[Opening PASSAGE PROVIDED section]

Classical First-Order Logic (Classical FOL) has an absolutely central place in traditional
logic, model theory, and set theory. It is the foundation upon which **ZF**(**C**), which is itself
often taken as the foundation of mathematics, is built. When classical FOL was being established
there was a lot of study and debate around alternative options. There are a variety of philosophical
and metatheoretic reasons supporting classical FOL as The Right Choice.

This all happened, however, well before category theory was even a twinkle in Mac Lane’s and Eilenberg’s eyes, and when type theory was taking its first stumbling steps.

My focus in this article is on what classical FOL looks like to a modern categorical logician.
This can be neatly summarized as “classical FOL is the internal logic of
a Boolean First-Order Hyperdoctrine.
Each of the three words in this term,”Boolean”, “First-Order”, and “Hyperdoctrine”, suggest
a distinct axis in which to vary the (class of categorical models of the) logic. *All* of them
have compelling categorical motivations to be varied.

The first and simplest is the term “Boolean”. This is what differentiates the categorical semantics of classical (first-order) logic from constructive (first-order) logic. Considering arbitrary first-order hyperdoctrines would give us a form of intuitionistic first-order logic.

It is fairly rare that the categories categorists are interested in are Boolean. For example, most toposes, all of which give rise to first-order hyperdoctrines, are not Boolean. The assumption that they are tends to correspond to a kind of “discreteness” that’s often at odds with the purpose of the topos. For example, a category of sheaves on a topological space is Boolean if and only if that space is a Stone space. These are certainly interesting spaces, but they are also totally disconnected unlike virtually every non-discrete topological space one would typically mention.

The next term is the term “first-order”. As the name suggests, a first-order hyperdoctrine has the necessary structure to interpret first-order logic. The question, then, is what kind of categories have this structure and only this structure. The answer, as far as I’m aware, is not many.

[Closing PASSAGE PROVIDED section]
[Opening EXTRACTED DATA section]

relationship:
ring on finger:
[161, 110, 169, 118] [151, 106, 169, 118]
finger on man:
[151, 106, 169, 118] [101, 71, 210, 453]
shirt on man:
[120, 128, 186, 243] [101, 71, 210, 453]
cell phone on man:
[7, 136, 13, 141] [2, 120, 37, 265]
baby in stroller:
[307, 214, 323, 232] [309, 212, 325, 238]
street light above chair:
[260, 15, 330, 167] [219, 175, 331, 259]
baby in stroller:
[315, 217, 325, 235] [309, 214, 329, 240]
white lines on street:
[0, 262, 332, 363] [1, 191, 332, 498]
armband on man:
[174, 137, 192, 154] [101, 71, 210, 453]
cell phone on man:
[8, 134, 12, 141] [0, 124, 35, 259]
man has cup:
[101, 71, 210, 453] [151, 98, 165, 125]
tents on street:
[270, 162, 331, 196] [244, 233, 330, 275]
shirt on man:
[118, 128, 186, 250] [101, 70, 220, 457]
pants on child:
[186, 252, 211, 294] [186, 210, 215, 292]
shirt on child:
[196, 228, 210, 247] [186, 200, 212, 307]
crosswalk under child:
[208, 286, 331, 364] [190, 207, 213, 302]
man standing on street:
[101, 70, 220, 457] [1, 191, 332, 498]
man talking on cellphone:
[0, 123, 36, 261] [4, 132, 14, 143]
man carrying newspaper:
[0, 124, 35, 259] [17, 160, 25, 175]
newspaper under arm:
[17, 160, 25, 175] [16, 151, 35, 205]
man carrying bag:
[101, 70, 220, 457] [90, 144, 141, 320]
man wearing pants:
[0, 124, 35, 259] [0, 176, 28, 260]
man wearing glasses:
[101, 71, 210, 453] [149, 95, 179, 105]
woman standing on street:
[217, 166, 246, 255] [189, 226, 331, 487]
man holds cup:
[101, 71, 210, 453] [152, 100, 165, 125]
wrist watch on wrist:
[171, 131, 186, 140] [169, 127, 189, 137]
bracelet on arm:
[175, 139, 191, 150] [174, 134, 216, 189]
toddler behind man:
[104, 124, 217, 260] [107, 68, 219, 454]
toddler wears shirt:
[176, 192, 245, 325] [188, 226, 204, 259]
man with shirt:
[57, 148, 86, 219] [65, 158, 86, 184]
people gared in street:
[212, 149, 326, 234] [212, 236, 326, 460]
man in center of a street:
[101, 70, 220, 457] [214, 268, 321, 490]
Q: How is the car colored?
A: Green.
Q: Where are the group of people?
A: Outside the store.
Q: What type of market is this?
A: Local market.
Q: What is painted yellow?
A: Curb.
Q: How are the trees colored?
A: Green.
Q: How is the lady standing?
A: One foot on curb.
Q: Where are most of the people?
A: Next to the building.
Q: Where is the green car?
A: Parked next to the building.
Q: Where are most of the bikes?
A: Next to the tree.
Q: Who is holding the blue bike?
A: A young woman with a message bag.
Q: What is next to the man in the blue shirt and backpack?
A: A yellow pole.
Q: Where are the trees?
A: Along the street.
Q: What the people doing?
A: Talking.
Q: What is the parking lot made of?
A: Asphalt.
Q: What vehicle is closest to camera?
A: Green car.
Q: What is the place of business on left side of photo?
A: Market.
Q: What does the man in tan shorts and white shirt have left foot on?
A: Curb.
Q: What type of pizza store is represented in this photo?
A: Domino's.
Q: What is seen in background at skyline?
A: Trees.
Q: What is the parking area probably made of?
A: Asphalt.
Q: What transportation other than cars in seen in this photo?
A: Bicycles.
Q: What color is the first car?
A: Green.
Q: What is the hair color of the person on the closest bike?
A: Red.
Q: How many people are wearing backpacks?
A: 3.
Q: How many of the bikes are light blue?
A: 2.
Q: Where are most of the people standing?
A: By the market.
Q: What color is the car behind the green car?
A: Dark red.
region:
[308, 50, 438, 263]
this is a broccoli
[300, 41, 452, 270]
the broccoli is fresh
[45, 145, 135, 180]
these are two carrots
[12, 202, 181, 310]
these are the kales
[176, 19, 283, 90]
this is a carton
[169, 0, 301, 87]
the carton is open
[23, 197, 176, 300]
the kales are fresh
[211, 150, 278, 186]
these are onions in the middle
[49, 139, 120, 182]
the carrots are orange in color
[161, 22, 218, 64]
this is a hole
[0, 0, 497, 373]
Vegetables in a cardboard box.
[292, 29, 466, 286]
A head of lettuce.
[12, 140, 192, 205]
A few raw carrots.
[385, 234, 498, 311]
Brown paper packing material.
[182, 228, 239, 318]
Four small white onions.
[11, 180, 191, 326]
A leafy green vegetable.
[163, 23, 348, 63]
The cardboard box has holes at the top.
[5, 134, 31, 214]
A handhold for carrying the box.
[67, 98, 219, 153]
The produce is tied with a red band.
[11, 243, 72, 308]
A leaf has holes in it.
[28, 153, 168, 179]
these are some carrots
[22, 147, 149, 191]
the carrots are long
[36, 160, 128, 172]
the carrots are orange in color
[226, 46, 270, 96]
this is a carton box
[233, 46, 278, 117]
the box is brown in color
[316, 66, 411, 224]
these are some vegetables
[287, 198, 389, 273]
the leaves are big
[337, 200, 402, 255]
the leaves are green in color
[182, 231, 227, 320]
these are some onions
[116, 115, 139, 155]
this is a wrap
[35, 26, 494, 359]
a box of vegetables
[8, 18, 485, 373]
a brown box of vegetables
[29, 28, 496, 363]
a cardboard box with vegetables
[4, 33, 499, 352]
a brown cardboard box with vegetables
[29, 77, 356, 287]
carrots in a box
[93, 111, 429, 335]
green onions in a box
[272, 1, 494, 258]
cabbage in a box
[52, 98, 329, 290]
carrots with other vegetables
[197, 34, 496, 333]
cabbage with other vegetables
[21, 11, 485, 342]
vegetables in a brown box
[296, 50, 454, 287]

[Closing EXTRACTED DATA section]

- _ACTIVITY_
Please continue the article above on how classical first-order logic looks to a categorical logician, picking up right after its last sentence.

- _TASK RESULT_
Many (classes of) categories have the structure to be first-order hyperdoctrines, but often they have
additional structure as well that it seems odd to ignore. The most notable and interesting example is
toposes. All elementary toposes (which includes all Grothendieck toposes) have the structure to give
rise to a first-order hyperdoctrine. But, famously, they also have the structure to give rise to a
higher order logic. Even more interesting, while Grothendieck toposes, being elementary toposes, technically
*do* support the necessary structure for first-order logic, the natural morphisms of Grothendieck
toposes, geometric morphisms, *do not preserve that structure*, unlike the logical functors between
elementary toposes.

The natural internal logic for Grothendieck toposes turns out to
be geometric logic. This is a logic that lacks
universal quantification and implication (and thus negation) but does have *infinitary* disjunction.
This leads to a logic that is, at least superficially, incomparable to first-order logic. Closely
related logics are regular logic and coherent logic which are sub-logics of both geometric
logic and first-order logic.

We see, then, just from the examples of the natural logics of toposes, none of them are first-order logic, and we get examples that are more powerful, less powerful, and incomparable to first-order logic. Other common classes of categories give other natural logics, such as the cartesian logic from left exact categories, and monoidal categories give rise to (ordered) linear logics. We get the simply typed lambda calculus from cartesian closed categories which leads to the next topic.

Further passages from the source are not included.